Mail Archives: djgpp/1997/03/18/08:38:52
In <Pine DOT SUN DOT 3 DOT 91 DOT 970312001408 DOT 2704Y-100000 AT is> Eli Zaretskii <eliz AT is DOT elta DOT co DOT il> writes:
>On 11 Mar 1997, Caspar Derksen wrote:
>> With DJGPP, alarm() or signal() does not seem to work, although the
>> FAQ suggests that signals and alarm should work.
>Do you say that only based on the test program that you posted, or did
>yoy try using `alarm' with a real program too? Your test program will
>indeed prevent `alarm' and `signal' from working, because it doesn't
>touch any memory while it loops in `main'. In DJGPP, signals are
>implemented in a way that the signal handling is deferred until the
>program is in its main execution thread and touches some of its data.
>Therefore, a tight loop which doesn't access any memory is one of the two
>cases which will defer the signal from being delivered until you exit
>that loop. The other case is when your program calls a real-mode service,
>like some DOS function, in which case the signal handler will be called
>when that DOS function returns.
alarm() indeed raises a signal that can be handled by a function installed
with signal(). This provides a portable way of creating timers.

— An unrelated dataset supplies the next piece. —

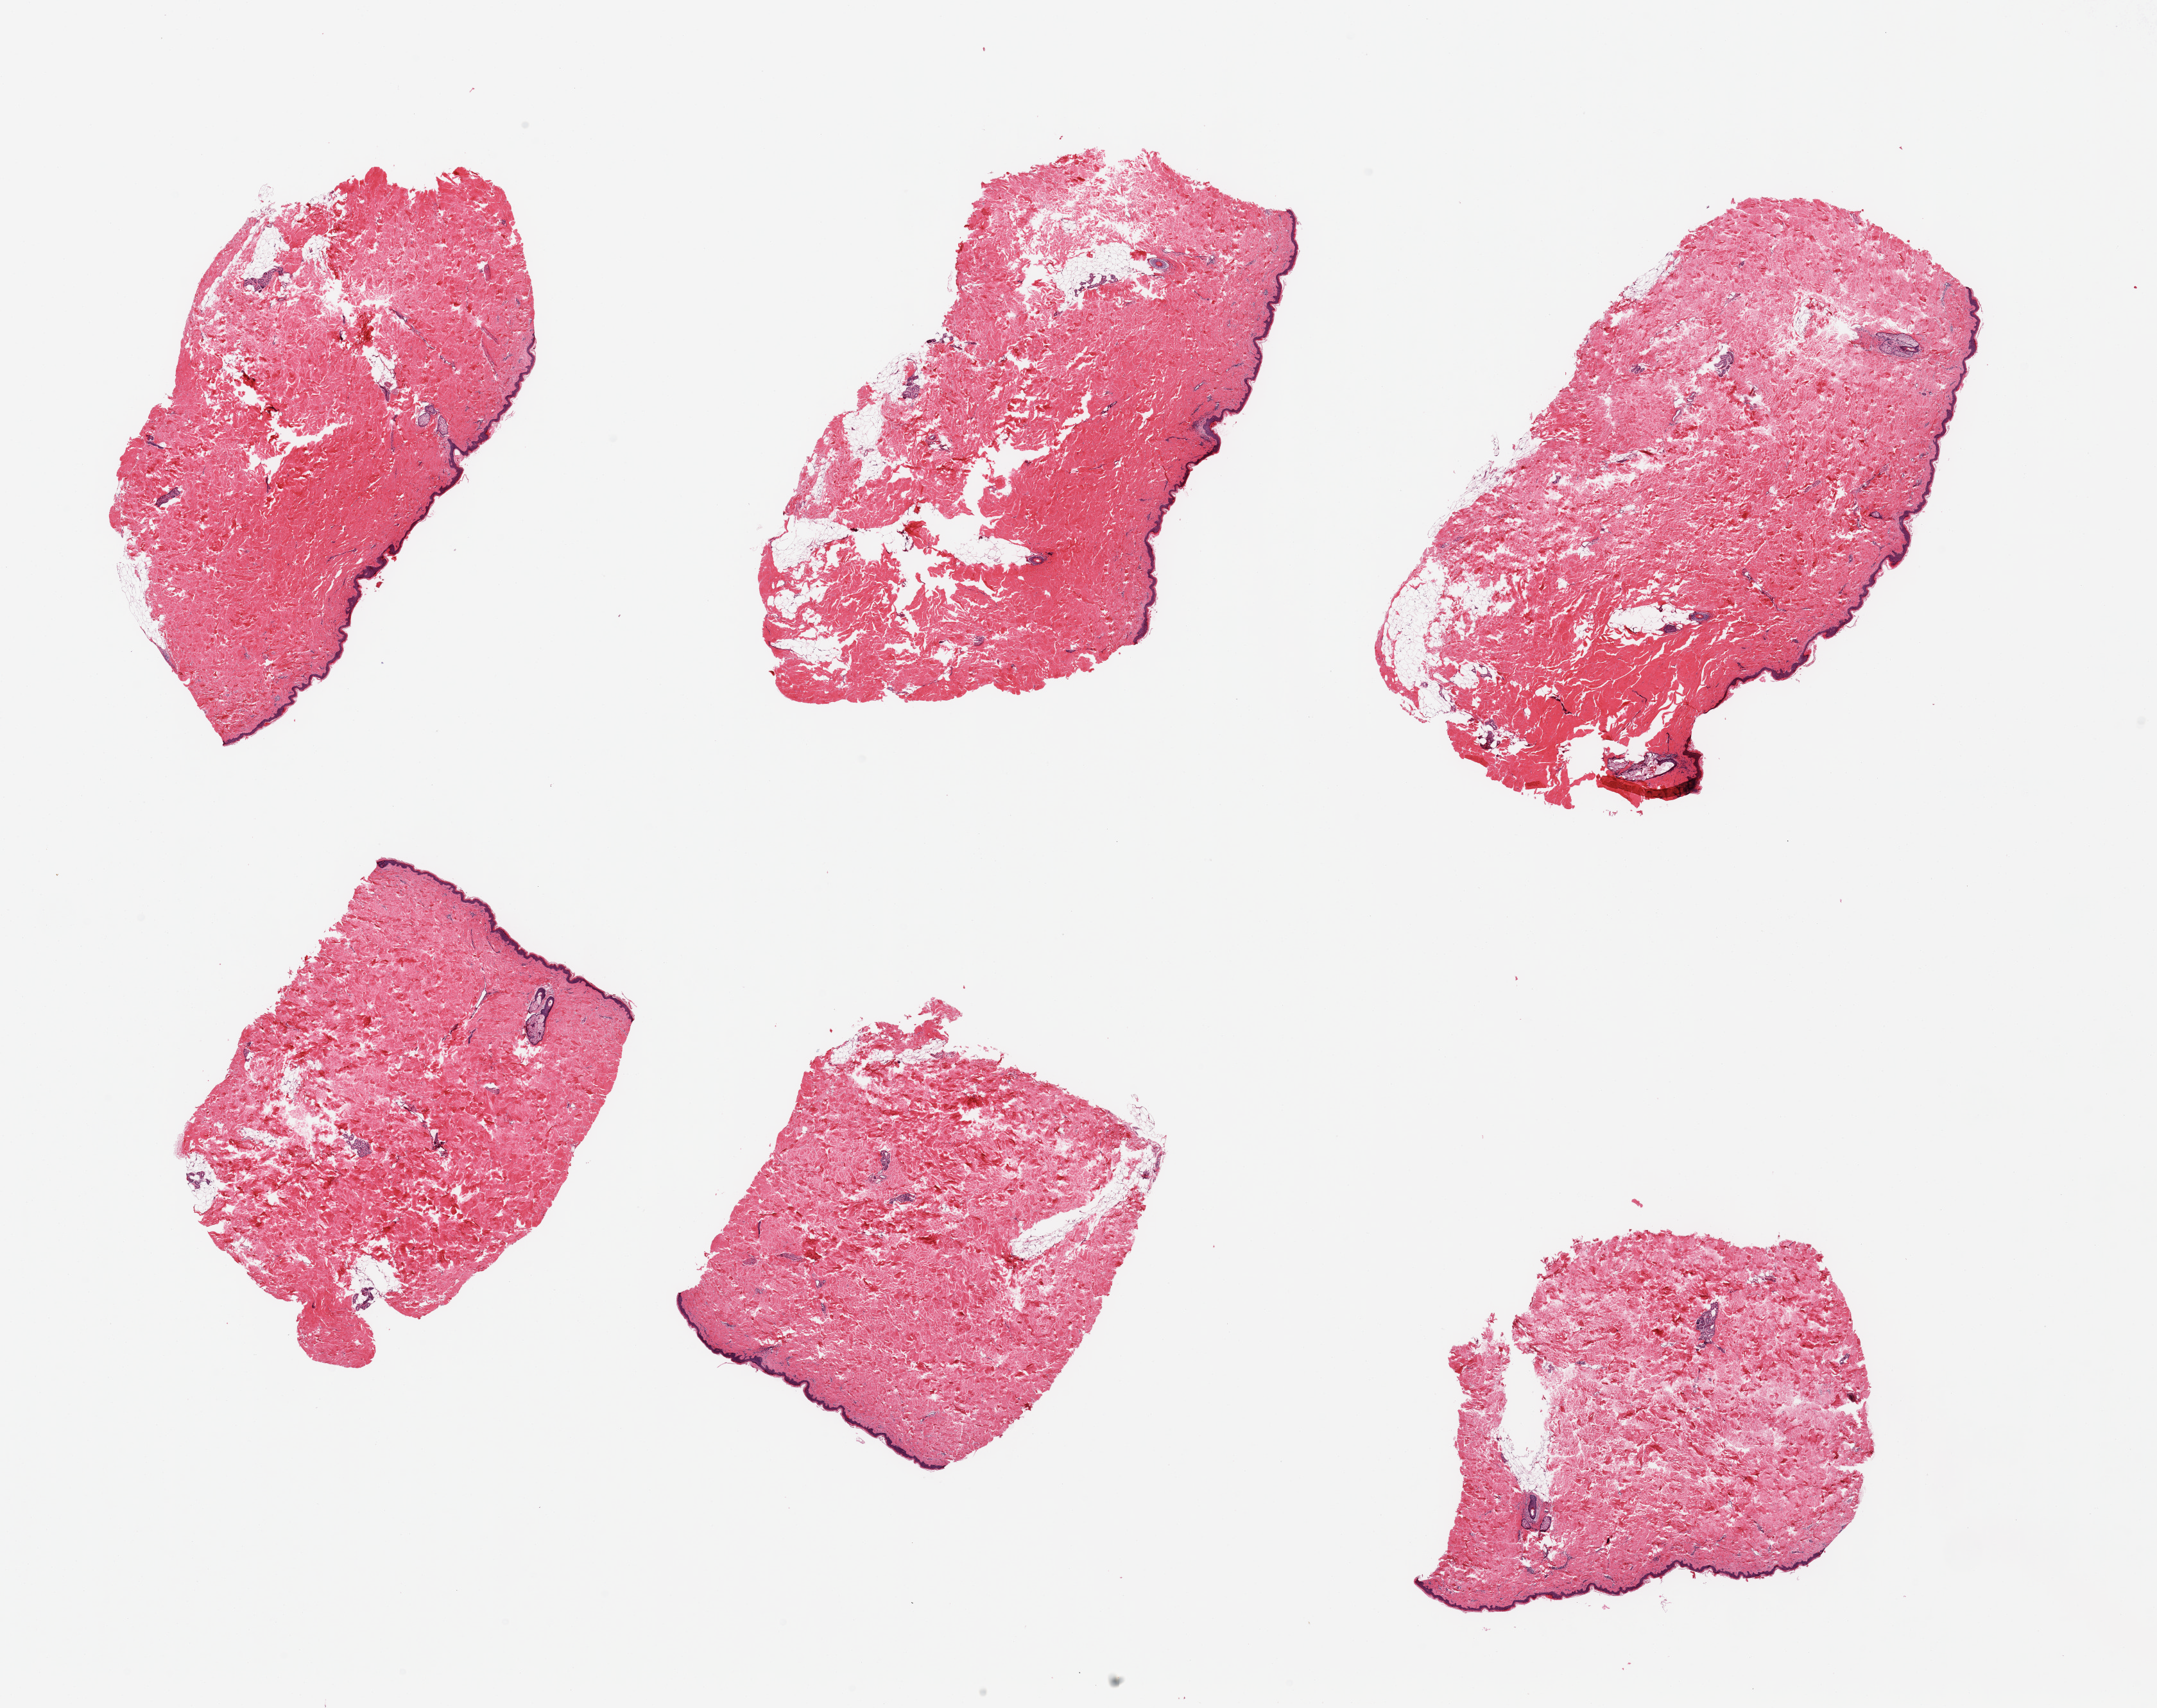
Haematoxylin and eosin whole-slide image, brightfield, a low-resolution overview of the entire scanned area, about 26.6 x 21.1 mm, PAXgene-fixed, paraffin-embedded tissue, target tissue: skin of suprapubic region, tissue donor sample. Donor sex: female.
Pathologist's review note for this sample: 6 pieces; essentially well trimmed with small component of internal fat.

The problem in my application was caused by DJGPP's alarm() always returning
0 instead of the number of seconds remaining until any previously scheduled
alarm was due to be delivered, as on most Unix systems.
The alarm() function can be fixed easily by getting the old timer value
from setitimer(). However, setitimer() then calls getitimer(), and this
function has not yet been implemented in DJGPP's libc. Fixing getitimer()
requires quite some knowlegde on DJGPP internals.